We are your allies, do you really want to start attacking us in the moment you are attacked by our common enemy?


----------



## Bammx2 (Jul 16, 2005)

Did we touch a nerve?!?!

   The brits did let the enemy in just as much as we let them in to the US.
  and for your further info...
 I have had a few brits give me grief.As well as people from ireland(they disagree about the CIA.) australia,SPAIN,and few others from countries I haven't even heard of.
   Most of them say it is in retaliation for BACKING the US..not getting involved on thier own,but for supporting us.
  You have to remember one thing....
 this island has a far more massive concentration of foreign nationals than the US,so I get more first hand conversation than most back home would.
 and just because you haven't heard of something doesn't neccessarly make it asnine.
 I catch myself doing the same thing on occasion...


----------



## sgtmac_46 (Jul 16, 2005)

Bammx2 said:
			
		

> Did we touch a nerve?!?!
> 
> The brits did let the enemy in just as much as we let them in to the US.
> and for your further info...
> ...


 If your friends from Ireland dislike the CIA, then it's probably evidence that the CIA did NOT help the IRA. There are actually two CIA's, the REAL CIA and the fantasy CIA of conspiracy theorists minds. The CIA has become a boogeyman myth across the world. If something goes wrong, blame the mythical CIA. 

As far as those who wish to distance themselves from the US, it's not surprise. It may be some that of that self-centeredness you referred. The desire to avoid any conflict not currently directly in their face. Appeasement is the rule of the western world, not the exception. They hide their heads in the sand and hope terrorists will just ignore them.  It's a basic weakness of western culture, the belief that everyone wants the same thing, and if you'll simply leave them alone, they will leave you alone.


----------



## Nergul (Jul 18, 2005)

I would also like to add that there is a world of difference between what happened there and here. The impact on the nation was drastically different. Not that what happened in London isnt bad, it is, but it is a far cry from the events surrounding our own attack. It is like comparing apples and oranges and then trying to cram it all together and say, "hey, look how much better they are dealing with it!" It is a poor comparison.

Job 1 =>
In the forum thread, rewrite the paragraph that begins "If your friends from Ireland dislike the CIA" as a short list of its main points.
Job 2 =>
Go on with the forum thread from the point where it stops.
The listing here has nothing to do with the forum thread.

Given information =>
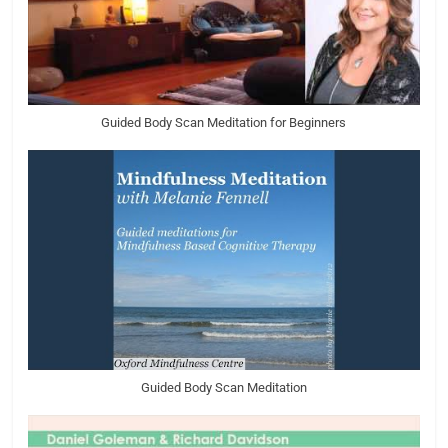
Guided Body Scan Meditation for Beginners
Guided Body Scan Meditation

Exercise result 1 =>
- If Irish friends dislike the CIA, that probably shows the CIA did not help the IRA.
- There are two CIAs: the real one and the fantasy one that conspiracy theorists imagine.
- Around the world, the CIA has become a boogeyman myth that gets blamed whenever something goes wrong.

Exercise result 2 =>
----------



## shesulsa (Jul 19, 2005)

Okay, some fair points so far - 

 First of all, the U.K. has already forfeited many civil liberties that we are yet to (or are about to, depending upon your lean) so comparing this status to our jump to give up some liberties in the name of safety COULD be a moot one ... however ... my point in context was to be that we are just SO VERY READY TO DO THIS that it is rather disturbing and one wonders if this great experiment in democracy will last in this new age of world terrorism.

 Next, 


			
				sgtmac_46 said:
			
		

> Lets not make this about "Us or them". I actually find it offensive that you claim that the US "scattered like frightened sheep, screamed, panicked and forfeited civil liberties." I think that's offensive to those who carried on in the direct aftermath of 9/11, which by the way cost the lives of over 3,000 people. I don't recall myself or anyone I know scattering like "frightened sheep".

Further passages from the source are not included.